I'm well aware of the "everybody's a VP" system at Goldman. Those are the titles I'm looking at.


Do the stats include bonus? If you're a Goldman VP then your salary might be mediocre but your bonus will be significant


It makes IT work low-class. This, I believe is the true reason women don't work in IT.


Do you have data for these claims?

Here in Germany most women prefer career paths that are paid worse than IT modulo medicine. Also, IT is not considered low-class, maybe because there are many academics in IT.


In the US it's considered low status because it's considered to have questionable long-term value, due to potential future outsourcing.

He's absolutely right. In the US, software development has always, until perhaps very recently, been considered a very low status career and with low long-term potential. That is, versus one of the classic engineering or medical jobs. By the way, in the US, IT generally means support desk job, which is seen as the lowest of the low. Only very recently has the median software development job approached anywhere near a medical specialist or the classic engineering job, and it's still far below the wage of many US doctors.

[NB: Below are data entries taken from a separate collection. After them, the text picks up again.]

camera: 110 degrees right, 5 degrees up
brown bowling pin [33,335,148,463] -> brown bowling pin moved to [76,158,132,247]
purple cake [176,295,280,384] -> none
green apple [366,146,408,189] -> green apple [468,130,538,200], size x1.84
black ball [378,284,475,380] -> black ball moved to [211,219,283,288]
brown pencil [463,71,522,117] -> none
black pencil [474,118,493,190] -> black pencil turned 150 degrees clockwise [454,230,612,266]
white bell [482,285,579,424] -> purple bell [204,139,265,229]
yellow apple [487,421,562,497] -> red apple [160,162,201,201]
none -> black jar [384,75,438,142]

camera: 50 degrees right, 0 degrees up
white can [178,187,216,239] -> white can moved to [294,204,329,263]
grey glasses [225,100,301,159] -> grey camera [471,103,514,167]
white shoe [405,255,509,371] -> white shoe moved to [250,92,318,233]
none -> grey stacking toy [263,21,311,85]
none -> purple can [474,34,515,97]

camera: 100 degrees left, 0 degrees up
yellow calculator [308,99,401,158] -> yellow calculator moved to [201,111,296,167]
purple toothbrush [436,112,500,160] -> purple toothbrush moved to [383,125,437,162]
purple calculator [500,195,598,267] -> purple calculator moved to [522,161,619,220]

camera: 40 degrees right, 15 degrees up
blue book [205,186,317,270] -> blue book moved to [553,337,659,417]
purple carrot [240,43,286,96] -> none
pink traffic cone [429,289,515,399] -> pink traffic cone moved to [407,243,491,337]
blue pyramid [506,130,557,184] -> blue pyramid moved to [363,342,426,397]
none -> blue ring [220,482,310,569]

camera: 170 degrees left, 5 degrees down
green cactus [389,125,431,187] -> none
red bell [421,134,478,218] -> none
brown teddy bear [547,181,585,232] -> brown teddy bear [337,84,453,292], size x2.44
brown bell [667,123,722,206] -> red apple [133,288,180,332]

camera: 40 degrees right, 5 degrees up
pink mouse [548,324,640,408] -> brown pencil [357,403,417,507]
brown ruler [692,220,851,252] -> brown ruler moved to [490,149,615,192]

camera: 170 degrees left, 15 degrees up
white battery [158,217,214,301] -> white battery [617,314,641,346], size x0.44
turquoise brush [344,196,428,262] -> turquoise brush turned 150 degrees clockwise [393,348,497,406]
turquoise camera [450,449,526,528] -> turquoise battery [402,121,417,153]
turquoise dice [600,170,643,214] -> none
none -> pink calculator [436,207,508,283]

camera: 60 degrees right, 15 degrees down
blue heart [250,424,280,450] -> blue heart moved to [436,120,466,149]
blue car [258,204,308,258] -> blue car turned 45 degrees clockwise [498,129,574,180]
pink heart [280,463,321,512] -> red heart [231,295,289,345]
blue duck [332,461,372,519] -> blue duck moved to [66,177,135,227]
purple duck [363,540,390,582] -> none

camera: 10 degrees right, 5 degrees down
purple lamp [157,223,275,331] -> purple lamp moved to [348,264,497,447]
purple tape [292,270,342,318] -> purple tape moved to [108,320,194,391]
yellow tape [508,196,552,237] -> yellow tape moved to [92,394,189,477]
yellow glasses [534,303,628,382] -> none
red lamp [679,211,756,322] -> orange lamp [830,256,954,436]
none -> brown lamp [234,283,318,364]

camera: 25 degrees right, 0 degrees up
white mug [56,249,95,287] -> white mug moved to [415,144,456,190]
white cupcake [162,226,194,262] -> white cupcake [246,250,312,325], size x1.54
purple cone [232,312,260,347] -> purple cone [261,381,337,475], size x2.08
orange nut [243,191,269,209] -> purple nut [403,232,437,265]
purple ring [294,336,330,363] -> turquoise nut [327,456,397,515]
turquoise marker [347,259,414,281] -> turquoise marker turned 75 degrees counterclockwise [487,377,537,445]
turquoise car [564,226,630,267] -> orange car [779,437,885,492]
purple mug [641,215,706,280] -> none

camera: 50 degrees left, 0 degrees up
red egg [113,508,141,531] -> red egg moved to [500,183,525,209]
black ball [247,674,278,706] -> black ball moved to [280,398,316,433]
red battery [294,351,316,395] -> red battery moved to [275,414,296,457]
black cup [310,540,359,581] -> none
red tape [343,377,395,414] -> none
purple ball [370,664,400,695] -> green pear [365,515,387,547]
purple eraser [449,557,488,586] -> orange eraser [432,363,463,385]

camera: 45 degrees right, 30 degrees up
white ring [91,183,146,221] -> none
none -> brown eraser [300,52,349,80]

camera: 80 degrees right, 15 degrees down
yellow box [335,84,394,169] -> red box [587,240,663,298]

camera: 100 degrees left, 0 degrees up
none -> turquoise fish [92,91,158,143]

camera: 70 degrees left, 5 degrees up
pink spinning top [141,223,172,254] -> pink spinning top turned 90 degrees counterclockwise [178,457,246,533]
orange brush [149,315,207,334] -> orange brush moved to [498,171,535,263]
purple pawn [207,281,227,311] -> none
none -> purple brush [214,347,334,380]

I'd say that the US general public is still expecting the imminent outsourcing of all software development, to foreigners making $2/hour somewhere far away, to occur soon. People in the field don't expect this, but that's how outsiders perceive it.

This low-status is a huge contributor to what keeps most US women from pursuing software development as a career, according to women I've talked to. It really is that simple and obvious.

This is also why there's a trend of US software developers prominently adding "scientist" or "engineer" to their job titles. Pure software development still has a low status stigma.


Interesting perspective, I would have expected the image of software professionals in the US to be way better due to companies such as Google or Apple.

In terms of long-term potential medicine specialists are better off here, but it is not as extreme as in NA. If you are a top-tier IT freelancer, then you can easily compete with them.